Handmade, Fair Trade: A Fair-Trade Buying Guide

A guide to help you find authentic handcrafted pieces that wed aesthetics with social responsibility.

| November/December 2008


New Sprout blankets from Crispina feature recycled materials and come in sizes perfect for baby. $134 to $441

Photo Courtesy of Crispina

Unlike the rational, level-headed comparison shopping that goes into buying a mattress or a refrigerator, purchasing a handmade object—be it a luxurious wool rug or a ceramic vessel—is all about desire: You buy because you just have to have it. Before you let emotion carry you away, consider the following tips. They’ll help make your next purchase beautiful, inside and out.

Artful Selection, Thoughtful Buying

You can use these guidelines when buying from a retail store, direct from an artisan or online.

■ Ask questions. Where are the items made? Who makes them? Under what conditions? What materials were used, and are they natural, replenishable or recycled? Your inquiries show retailers this information matters.

■ Seek authenticity. If the price seems too good to be true, it probably is. Mass-produced knockoffs drive legitimate artisans out of business and deprive you of an authentic work of art. Buy from merchants you know and trust, and investigate the reputations of those new to you.

■  Buy direct. Wholesalers and importers who are committed to fair trade play an important role in helping artisans get their products to major markets. Retailers such as Novica, Ten Thousand Villages, Aid to Artisans and A Greater Gift base their business models on buying directly from the makers.

■ Stay informed. Organizations such as the Rugmark Foundation, the Fair Trade Federation and Co-op America are advocates for fair trade standards, which ensure workers are paid reasonable wages, young children are not employed and working conditions are decent.
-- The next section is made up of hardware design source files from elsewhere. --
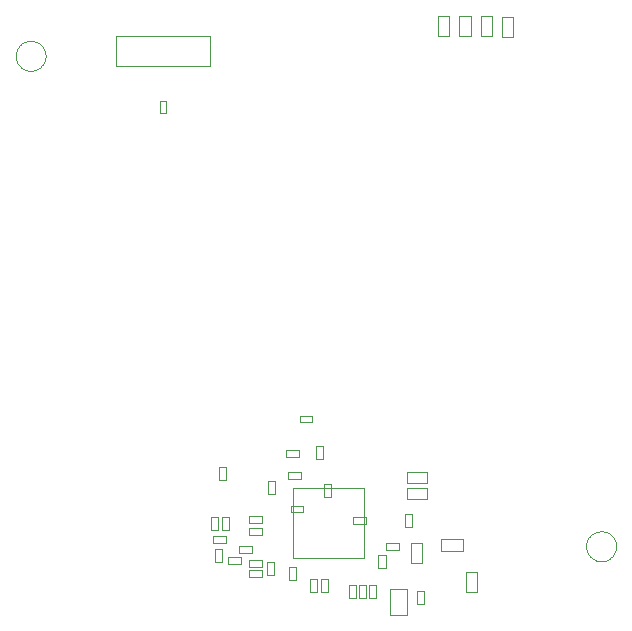
<source format=gbr>
%FSTAX23Y23*%
%MOMM*%
%SFA1B1*%

%IPPOS*%
%ADD115C,0.100000*%
G54D115*
X51069Y11324D02*
D01*
X51066Y11413*
X51057Y11501*
X51042Y11589*
X5102Y11675*
X50993Y11759*
X5096Y11841*
X50921Y11921*
X50877Y11997*
X50827Y12071*
X50772Y12141*
X50713Y12207*
X50649Y12268*
X50581Y12325*
X5051Y12377*
X50434Y12424*
X50356Y12466*
X50275Y12502*
X50192Y12532*
X50107Y12557*
X5002Y12575*
X49932Y12588*
X49844Y12594*
X49755*
X49667Y12588*
X49579Y12575*
X49492Y12557*
X49407Y12532*
X49324Y12502*
X49243Y12466*
X49164Y12424*
X49089Y12377*
X49018Y12325*
X4895Y12268*
X48886Y12207*
X48827Y12141*
X48772Y12071*
X48722Y11997*
X48678Y11921*
X48639Y11841*
X48606Y11759*
X48579Y11675*
X48557Y11589*
X48542Y11501*
X48533Y11413*
X48529Y11324*
X48533Y11236*
X48542Y11148*
X48557Y1106*
X48579Y10974*
X48606Y1089*
X48639Y10808*
X48678Y10728*
X48722Y10651*
X48772Y10578*
X48827Y10508*
X48886Y10442*
X4895Y10381*
X49018Y10324*
X49089Y10272*
X49164Y10225*
X49243Y10183*
X49324Y10147*
X49407Y10117*
X49492Y10092*
X49579Y10074*
X49667Y10061*
X49755Y10055*
X49844*
X49932Y10061*
X5002Y10074*
X50107Y10092*
X50192Y10117*
X50275Y10147*
X50356Y10183*
X50434Y10225*
X5051Y10272*
X50581Y10324*
X50649Y10381*
X50713Y10442*
X50772Y10508*
X50827Y10578*
X50877Y10651*
X50921Y10728*
X5096Y10808*
X50993Y1089*
X5102Y10974*
X51042Y1106*
X51057Y11148*
X51066Y11236*
X51069Y11324*
X02769Y52849D02*
D01*
X02766Y52938*
X02757Y53026*
X02742Y53114*
X0272Y532*
X02693Y53284*
X0266Y53366*
X02621Y53446*
X02577Y53522*
X02527Y53596*
X02472Y53666*
X02413Y53732*
X02349Y53793*
X02281Y5385*
X0221Y53902*
X02134Y53949*
X02056Y53991*
X01975Y54027*
X01892Y54057*
X01807Y54082*
X0172Y541*
X01632Y54113*
X01544Y54119*
X01455*
X01367Y54113*
X01279Y541*
X01192Y54082*
X01107Y54057*
X01024Y54027*
X00943Y53991*
X00864Y53949*
X00789Y53902*
X00718Y5385*
X0065Y53793*
X00586Y53732*
X00527Y53666*
X00472Y53596*
X00422Y53522*
X00378Y53446*
X00339Y53366*
X00306Y53284*
X00279Y532*
X00257Y53114*
X00242Y53026*
X00233Y52938*
X00229Y52849*
X00233Y52761*
X00242Y52673*
X00257Y52585*
X00279Y52499*
X00306Y52415*
X00339Y52333*
X00378Y52253*
X00422Y52176*
X00472Y52103*
X00527Y52033*
X00586Y51967*
X0065Y51906*
X00718Y51849*
X00789Y51797*
X00864Y5175*
X00943Y51708*
X01024Y51672*
X01107Y51642*
X01192Y51617*
X01279Y51599*
X01367Y51586*
X01455Y5158*
X01544*
X01632Y51586*
X0172Y51599*
X01807Y51617*
X01892Y51642*
X01975Y51672*
X02056Y51708*
X02134Y5175*
X0221Y51797*
X02281Y51849*
X02349Y51906*
X02413Y51967*
X02472Y52033*
X02527Y52103*
X02577Y52176*
X02621Y52253*
X0266Y52333*
X02693Y52415*
X0272Y52499*
X02742Y52585*
X02757Y52673*
X02766Y52761*
X02769Y52849*
X33349Y16299D02*
X35049D01*
X33349Y15349D02*
X35049D01*
X33349D02*
Y16299D01*
X35049Y15349D02*
Y16299D01*
X33324Y17599D02*
X35024D01*
X33324Y16649D02*
X35024D01*
X33324D02*
Y17599D01*
X35024Y16649D02*
Y17599D01*
X33199Y12999D02*
X33799D01*
X33199Y14099D02*
X33799D01*
X33199Y12999D02*
Y14099D01*
X33799Y12999D02*
Y14099D01*
X35999Y54499D02*
X36949D01*
X35999Y56199D02*
X36949D01*
X35999Y54499D02*
Y56199D01*
X36949Y54499D02*
Y56199D01*
X39616Y54549D02*
X40566D01*
X39616Y56249D02*
X40566D01*
X39616Y54549D02*
Y56249D01*
X40566Y54549D02*
Y56249D01*
X37808Y54499D02*
X38758D01*
X37808Y56199D02*
X38758D01*
X37808Y54499D02*
Y56199D01*
X38758Y54499D02*
Y56199D01*
X41424Y54474D02*
X42374D01*
X41424Y56174D02*
X42374D01*
X41424Y54474D02*
Y56174D01*
X42374Y54474D02*
Y56174D01*
X24274Y22374D02*
X25324D01*
X24274Y21824D02*
X25324D01*
X24274D02*
Y22374D01*
X25324Y21824D02*
Y22374D01*
X25674Y18699D02*
X26274D01*
X25674Y19799D02*
X26274D01*
X25674Y18699D02*
Y19799D01*
X26274Y18699D02*
Y19799D01*
X33674Y09874D02*
X34624D01*
X33674Y11624D02*
X34624D01*
X33674Y09874D02*
Y11624D01*
X34624Y09874D02*
Y11624D01*
X31549Y10999D02*
Y11599D01*
X32649Y10999D02*
Y11599D01*
X31549D02*
X32649D01*
X31549Y10999D02*
X32649D01*
X31949Y05474D02*
X33399D01*
X31949Y07674D02*
X33399D01*
X31949Y05474D02*
Y07674D01*
X33399Y05474D02*
Y07674D01*
X24224Y18849D02*
Y19449D01*
X23124Y18849D02*
Y19449D01*
Y18849D02*
X24224D01*
X23124Y19449D02*
X24224D01*
X24424Y17049D02*
Y17649D01*
X23324Y17049D02*
Y17649D01*
Y17049D02*
X24424D01*
X23324Y17649D02*
X24424D01*
X26349Y16574D02*
X26949D01*
X26349Y15474D02*
X26949D01*
X26349D02*
Y16574D01*
X26949Y15474D02*
Y16574D01*
X29899Y13199D02*
Y13799D01*
X28799Y13199D02*
Y13799D01*
X29899*
X28799Y13199D02*
X29899D01*
X30949Y10549D02*
X31549D01*
X30949Y09449D02*
X31549D01*
Y10549*
X30949Y09449D02*
Y10549D01*
X34174Y07524D02*
X34774D01*
X34174Y06424D02*
X34774D01*
Y07524*
X34174Y06424D02*
Y07524D01*
X36274Y10924D02*
Y11924D01*
X38074Y10924D02*
Y11924D01*
X36274D02*
X38074D01*
X36274Y10924D02*
X38074D01*
X38374Y09174D02*
X39324D01*
X38374Y07424D02*
X39324D01*
Y09174*
X38374Y07424D02*
Y09174D01*
X21524Y08924D02*
X22074D01*
X21524Y09974D02*
X22074D01*
X21524Y08924D02*
Y09974D01*
X22074Y08924D02*
Y09974D01*
X21049Y09599D02*
Y10199D01*
X19949Y09599D02*
Y10199D01*
Y09599D02*
X21049D01*
X19949Y10199D02*
X21049D01*
X19324Y09849D02*
Y10449D01*
X18224Y09849D02*
Y10449D01*
Y09849D02*
X19324D01*
X18224Y10449D02*
X19324D01*
X19949Y08699D02*
Y09299D01*
X21049Y08699D02*
Y09299D01*
X19949D02*
X21049D01*
X19949Y08699D02*
X21049D01*
X20199Y10749D02*
Y11349D01*
X19099Y10749D02*
Y11349D01*
Y10749D02*
X20199D01*
X19099Y11349D02*
X20199D01*
X17124Y11099D02*
X17724D01*
X17124Y09999D02*
X17724D01*
Y11099*
X17124Y09999D02*
Y11099D01*
X16749Y13799D02*
X17349D01*
X16749Y127D02*
X17349D01*
Y13799*
X16749Y127D02*
Y13799D01*
X17674D02*
X18274D01*
X17674Y127D02*
X18274D01*
Y13799*
X17674Y127D02*
Y13799D01*
X16974Y11624D02*
Y12174D01*
X18024Y11624D02*
Y12174D01*
X16974D02*
X18024D01*
X16974Y11624D02*
X18024D01*
X21049Y12299D02*
Y12899D01*
X19949Y12299D02*
Y12899D01*
Y12299D02*
X21049D01*
X19949Y12899D02*
X21049D01*
X21099Y13299D02*
Y13899D01*
X19999Y13299D02*
Y13899D01*
Y13299D02*
X21099D01*
X19999Y13899D02*
X21099D01*
X23524Y14224D02*
Y14774D01*
X24574Y14224D02*
Y14774D01*
X23524Y14224D02*
X24574D01*
X23524Y14774D02*
X24574D01*
X23374Y09599D02*
X23974D01*
X23374Y08499D02*
X23974D01*
Y09599*
X23374Y08499D02*
Y09599D01*
X21624Y16874D02*
X22225D01*
X21624Y15774D02*
X22225D01*
Y16874*
X21624Y15774D02*
Y16874D01*
X17449Y16974D02*
X18049D01*
X17449Y18074D02*
X18049D01*
X17449Y16974D02*
Y18074D01*
X18049Y16974D02*
Y18074D01*
X08689Y54509D02*
X16689D01*
X08689Y51969D02*
Y54509D01*
Y51969D02*
X16689D01*
Y54509*
X29299Y08024D02*
X29899D01*
X29299Y06924D02*
X29899D01*
Y08024*
X29299Y06924D02*
Y08024D01*
X30174D02*
X30774D01*
X30174Y06924D02*
X30774D01*
Y08024*
X30174Y06924D02*
Y08024D01*
X26074Y08574D02*
X26674D01*
X26074Y07474D02*
X26674D01*
Y08574*
X26074Y07474D02*
Y08574D01*
X25174D02*
X25774D01*
X25174Y07474D02*
X25774D01*
Y08574*
X25174Y07474D02*
Y08574D01*
X28424Y06924D02*
X29024D01*
X28424Y08024D02*
X29024D01*
X28424Y06924D02*
Y08024D01*
X29024Y06924D02*
Y08024D01*
X23724Y10299D02*
Y16299D01*
X29724*
X23724Y10299D02*
X29724D01*
Y16299*
X29299Y08024D02*
X29899D01*
X29299Y06924D02*
X29899D01*
X29299D02*
Y08024D01*
X29899Y06924D02*
Y08024D01*
X28424Y06924D02*
X29024D01*
X28424Y08024D02*
X29024D01*
Y06924D02*
Y08024D01*
X28424Y06924D02*
Y08024D01*
X30174D02*
X30774D01*
X30174Y06924D02*
X30774D01*
X30174D02*
Y08024D01*
X30774Y06924D02*
Y08024D01*
X12424Y47974D02*
X12974D01*
X12424Y49024D02*
X12974D01*
X12424Y47974D02*
Y49024D01*
X12974Y47974D02*
Y49024D01*
M02*
</source>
■ Check labels. Labels and tags can provide helpful clues about a handcraft’s origin and the conditions under which it was made. Carpet makers who participate in the Rugmark child-labor monitoring program are allowed to use its label. The Forest Stewardship Council (FSC) certifies sustainably harvested wood products, and the logo is recognized worldwide. Businesses that are members of either the Fair Trade Federation or Co-op America often carry the endorsements on the label. When all else fails, check a product’s place of origin. If the Southwestern-looking vase you’re about to purchase says “Made in China” on the label, you can be certain it isn’t authentic.